Di Francesco Salerno
Le montagne di Iga erano un luogo tanto impervio quanto magnifico. Enormi vette innevate si stagliavano contro il cielo mentre sotto di loro enormi foreste millenarie celavano segreti arcani che in pochi conoscevano.
Naomasa e il suo gruppo erano stati condotti nel cuore dei monti, in un piccolo villaggio fortificato nascosto tra i boschi. Per sette giorni, gli uomini di Otani e i ribelli si erano divertiti a torturare i samurai prigionieri, uccidendoli uno dopo l’altro finché non erano rimasti solo Naomasa, Sakai e altri cinque guerrieri.
Vedere i propri uomini torturati e uccisi fu uno strazio per Naomasa. Pensò più volte che, forse, avrebbe dovuto accettare l’umiliazione dettata da Otani, ma l’onore di samurai glielo impediva.
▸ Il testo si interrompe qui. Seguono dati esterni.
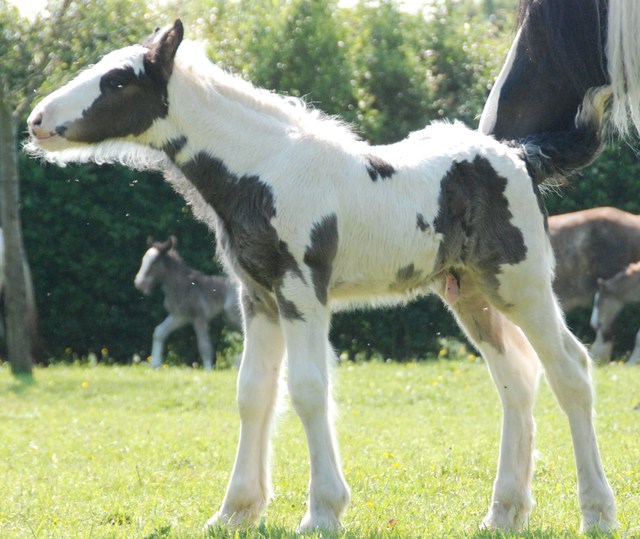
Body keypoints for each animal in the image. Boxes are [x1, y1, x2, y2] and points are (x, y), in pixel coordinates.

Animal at [27, 21, 616, 536]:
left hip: (522, 284)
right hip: (469, 291)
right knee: (516, 377)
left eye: (116, 80)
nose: (36, 119)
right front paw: (235, 511)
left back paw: (597, 513)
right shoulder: (257, 295)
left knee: (571, 369)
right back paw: (504, 513)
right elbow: (252, 392)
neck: (263, 168)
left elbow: (308, 388)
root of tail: (521, 156)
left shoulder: (300, 290)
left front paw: (322, 513)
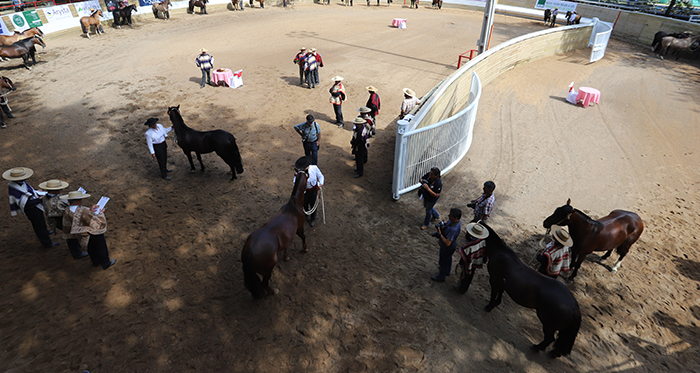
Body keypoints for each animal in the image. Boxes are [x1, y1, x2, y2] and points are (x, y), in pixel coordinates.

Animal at [241, 164, 308, 298]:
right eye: (308, 176)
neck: (293, 206)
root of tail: (248, 253)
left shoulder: (287, 236)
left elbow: (286, 247)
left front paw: (286, 257)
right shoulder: (299, 228)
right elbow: (303, 236)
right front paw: (305, 248)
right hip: (267, 270)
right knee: (264, 284)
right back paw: (273, 291)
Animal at [482, 224, 580, 358]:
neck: (500, 252)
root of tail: (573, 306)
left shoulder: (494, 280)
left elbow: (493, 294)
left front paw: (489, 307)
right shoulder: (502, 283)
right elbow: (500, 294)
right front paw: (496, 304)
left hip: (548, 325)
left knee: (550, 339)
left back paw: (536, 347)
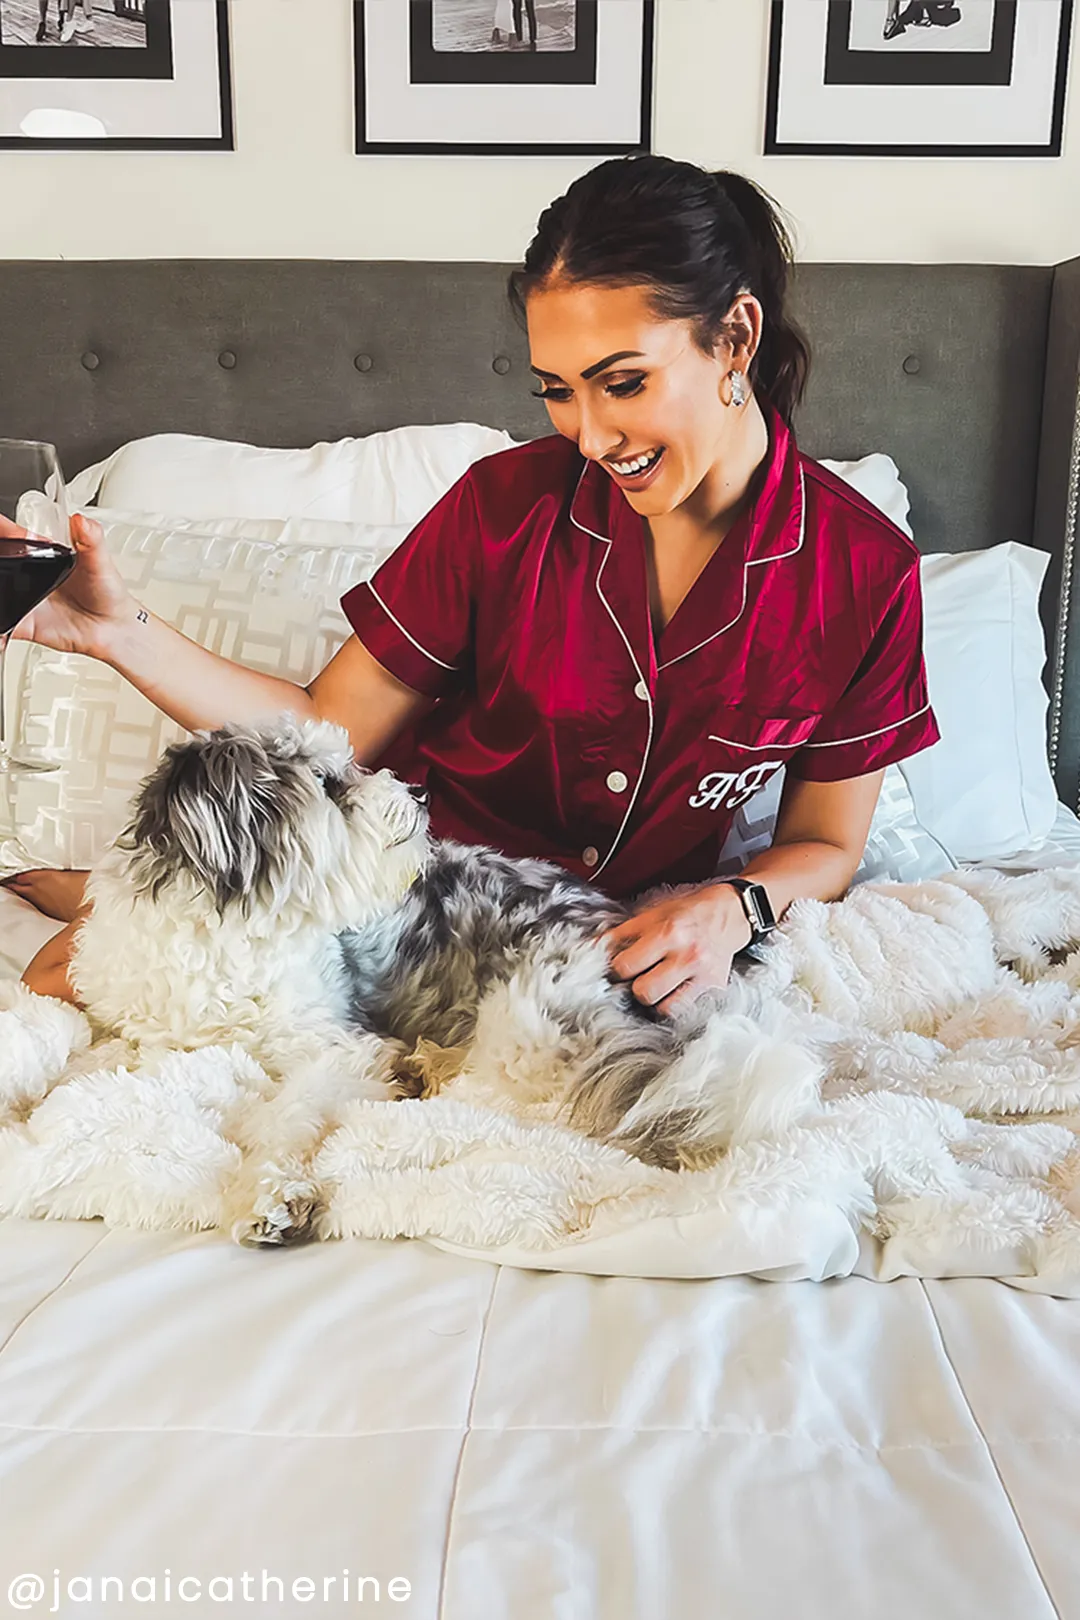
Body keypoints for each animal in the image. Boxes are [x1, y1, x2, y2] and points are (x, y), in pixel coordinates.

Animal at [69, 719, 819, 1237]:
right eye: (330, 784)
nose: (416, 788)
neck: (236, 934)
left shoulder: (339, 1049)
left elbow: (286, 1118)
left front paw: (275, 1195)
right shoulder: (149, 1037)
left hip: (527, 1020)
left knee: (542, 1105)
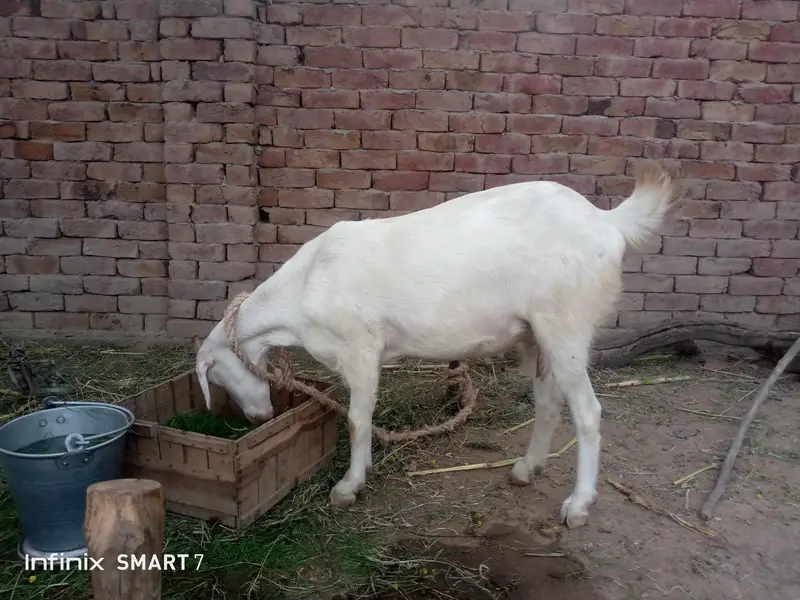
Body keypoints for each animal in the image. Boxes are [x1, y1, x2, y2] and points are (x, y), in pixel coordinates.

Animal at [194, 162, 680, 528]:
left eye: (216, 375)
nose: (259, 417)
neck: (307, 285)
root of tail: (606, 221)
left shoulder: (361, 349)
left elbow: (356, 419)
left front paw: (349, 487)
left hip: (567, 327)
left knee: (589, 413)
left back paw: (578, 506)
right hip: (537, 336)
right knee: (547, 404)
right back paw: (526, 470)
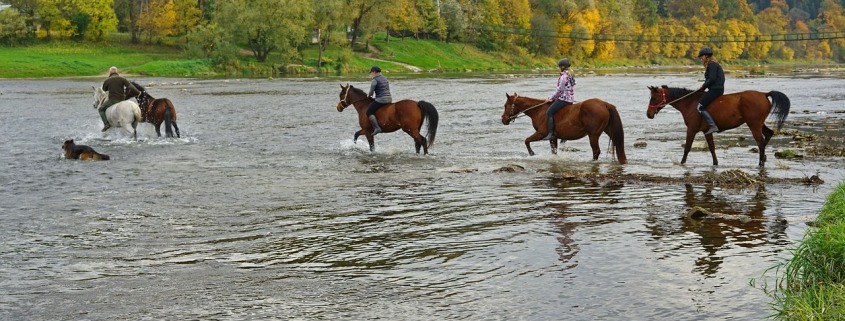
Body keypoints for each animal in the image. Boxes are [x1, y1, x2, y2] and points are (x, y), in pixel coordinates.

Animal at [648, 85, 792, 165]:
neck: (689, 103)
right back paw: (764, 158)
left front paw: (682, 163)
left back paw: (761, 162)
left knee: (761, 143)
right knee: (768, 134)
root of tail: (764, 94)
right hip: (758, 124)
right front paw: (715, 163)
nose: (648, 114)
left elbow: (687, 148)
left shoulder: (692, 129)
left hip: (754, 125)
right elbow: (712, 148)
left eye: (654, 98)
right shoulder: (707, 131)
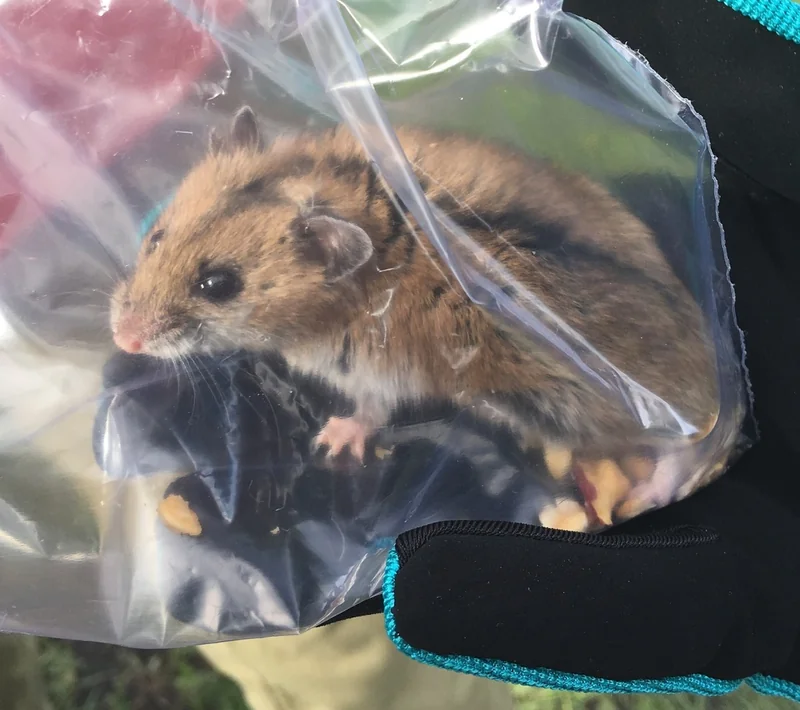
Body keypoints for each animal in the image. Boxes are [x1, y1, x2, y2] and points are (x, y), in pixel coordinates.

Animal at [111, 107, 736, 530]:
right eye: (157, 236)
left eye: (218, 285)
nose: (122, 338)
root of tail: (727, 394)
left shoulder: (378, 371)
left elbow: (369, 413)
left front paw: (330, 440)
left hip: (592, 410)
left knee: (684, 453)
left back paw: (652, 490)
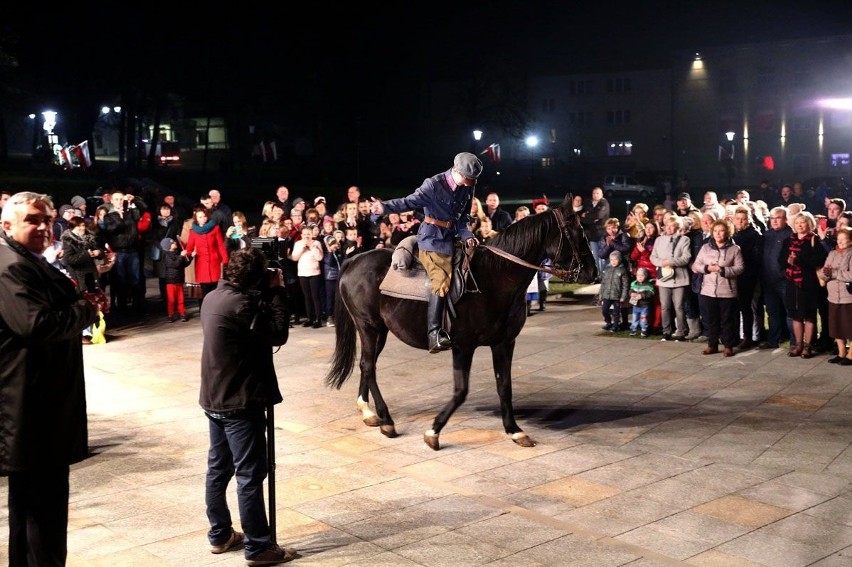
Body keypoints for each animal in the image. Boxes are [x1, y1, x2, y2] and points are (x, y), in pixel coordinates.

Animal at [322, 193, 596, 450]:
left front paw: (515, 430)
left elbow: (504, 386)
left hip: (380, 330)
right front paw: (433, 432)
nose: (592, 272)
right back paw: (386, 420)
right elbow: (461, 391)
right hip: (368, 326)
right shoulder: (463, 346)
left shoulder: (504, 343)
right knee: (369, 366)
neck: (496, 277)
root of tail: (354, 260)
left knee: (367, 364)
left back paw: (368, 411)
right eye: (577, 231)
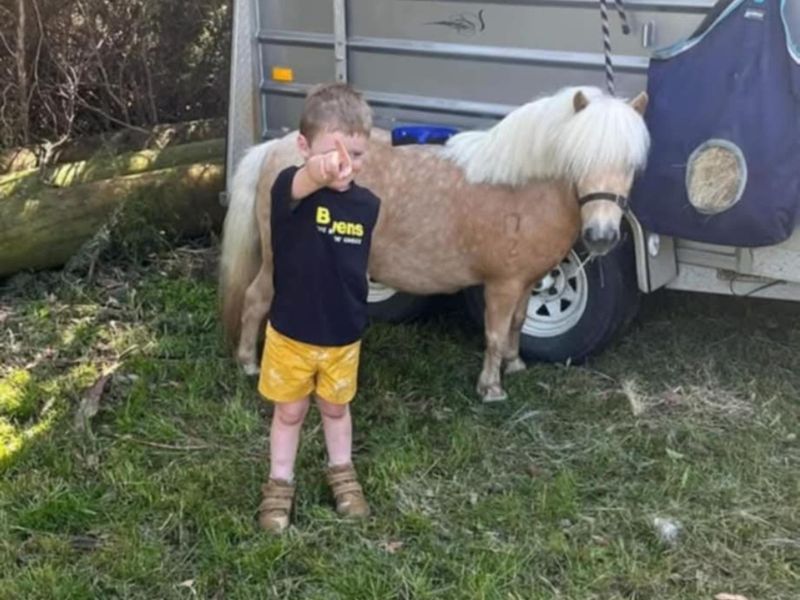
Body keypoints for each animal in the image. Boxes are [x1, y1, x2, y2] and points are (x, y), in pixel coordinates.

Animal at [219, 85, 650, 401]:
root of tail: (277, 148)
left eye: (630, 165)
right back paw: (248, 363)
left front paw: (514, 365)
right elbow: (494, 333)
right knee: (257, 298)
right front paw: (491, 388)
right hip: (278, 261)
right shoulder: (501, 285)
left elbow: (516, 324)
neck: (519, 188)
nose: (601, 236)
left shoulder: (526, 282)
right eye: (579, 160)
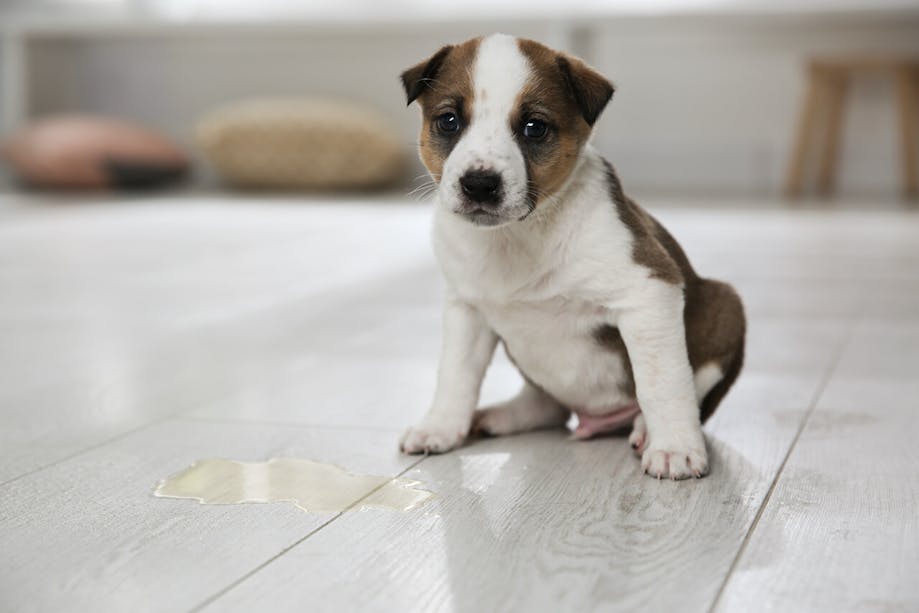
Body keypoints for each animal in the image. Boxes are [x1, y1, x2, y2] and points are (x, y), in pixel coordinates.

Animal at [398, 35, 744, 480]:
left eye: (534, 127)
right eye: (449, 121)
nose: (479, 184)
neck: (517, 236)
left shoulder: (651, 291)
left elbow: (662, 381)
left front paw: (676, 449)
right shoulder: (467, 310)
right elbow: (456, 375)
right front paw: (440, 427)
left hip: (725, 303)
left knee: (691, 388)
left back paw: (645, 429)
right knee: (548, 405)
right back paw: (501, 416)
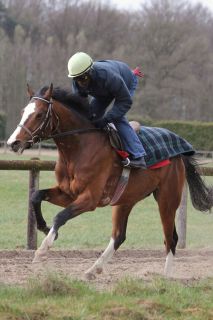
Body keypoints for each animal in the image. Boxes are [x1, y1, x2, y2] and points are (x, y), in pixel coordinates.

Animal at [7, 84, 213, 278]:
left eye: (39, 114)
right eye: (23, 112)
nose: (13, 143)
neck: (80, 148)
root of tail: (180, 153)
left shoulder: (90, 199)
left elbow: (60, 216)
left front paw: (43, 249)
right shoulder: (68, 193)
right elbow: (36, 195)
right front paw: (43, 227)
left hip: (167, 199)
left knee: (171, 238)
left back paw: (166, 276)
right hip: (125, 200)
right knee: (119, 236)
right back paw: (93, 270)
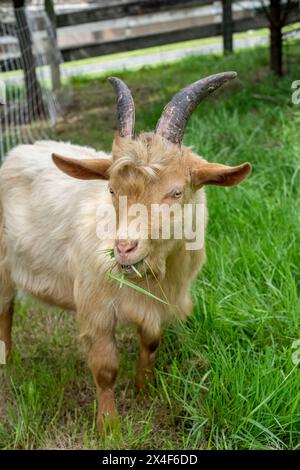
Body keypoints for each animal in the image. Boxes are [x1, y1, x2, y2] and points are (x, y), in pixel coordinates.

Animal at [0, 72, 251, 430]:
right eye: (111, 189)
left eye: (176, 192)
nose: (123, 247)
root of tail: (17, 152)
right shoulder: (96, 308)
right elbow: (105, 370)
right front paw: (109, 428)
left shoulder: (159, 305)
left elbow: (151, 344)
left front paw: (145, 389)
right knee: (5, 312)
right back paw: (8, 363)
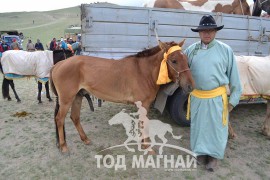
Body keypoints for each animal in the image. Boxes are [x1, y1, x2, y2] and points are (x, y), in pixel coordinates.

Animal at [50, 40, 194, 153]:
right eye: (174, 61)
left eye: (186, 60)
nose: (190, 86)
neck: (143, 71)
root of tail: (58, 64)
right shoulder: (144, 104)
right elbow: (144, 123)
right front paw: (147, 147)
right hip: (66, 99)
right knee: (59, 119)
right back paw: (64, 146)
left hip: (77, 97)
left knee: (75, 117)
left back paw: (85, 139)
Un samurai doveva essere pronto alla morte in qualsiasi momento, soprattutto quando in ballo vi era l’onore e la lealtà al signore.
Sakai aveva più volte provato a ideare un piano di fuga da quel posto maledetto, ma alla fine si era rivelato impossibile. Anche se fossero scappati sarebbero di certo morti tra i boschi, per il freddo o sbranati dai lupi. La loro sorte era segnata.
La notte dell’ottavo giorno di prigionia una lenta e densa foschia prese a scendere sul campo dai monti e Naomasa si ritrovò a tremare di freddo nella sua gabbia di legno. Mentre osservava quella marea bianca ricoprire ogni cosa, si chiese se fosse quella la morte. Una delicata nebbia che tutto avvolge e tutto silenzia.
Mentre osservava e rifletteva sul suo destino, gli parve all’improvviso di udire un suono soffocato provenire da un punto indistinto del campo. Fu un attimo, poi più nulla.
Pensò che forse lo stress e la spossatezza gli avevano giocato un brutto scherzo, ma un attimo dopo ecco un altro suono simile, stavolta provenire da un altro punto del campo.
«Sakai! Sakai, svegliati!» disse sottovoce all’amico scuotendo leggermente.
«Che succede?»
«C’è qualcosa nella nebbia…»
Sakai aguzzò gli occhi e, dopo un momento, vide un’ombra indistinta muoversi fuori dalla gabbia per poi svanire subito dopo.
«Sono i fantasmi di Iga! Gli spettri che scendono giù dai monti per prendere i vivi!» disse con gli occhi spalancati all’amico.
Naomasa tremò di paura dinnanzi a quelle parole e subito dopo un’altra ombra passò loro davanti. Qualcuno urlò di dolore e nella fitta nebbia si udì il suono di armi che laceravano la carne.
Poi, dal nulla, una figura in bianco emerse dinnanzi alla gabbia e con una spada spezzò la catena che la chiudeva.
«Sei uno spettro?» chiese Sakai alla strana figura.
«Si, sono uno spettro. Mi chiamo Masamoto e sono qui per salvarvi.»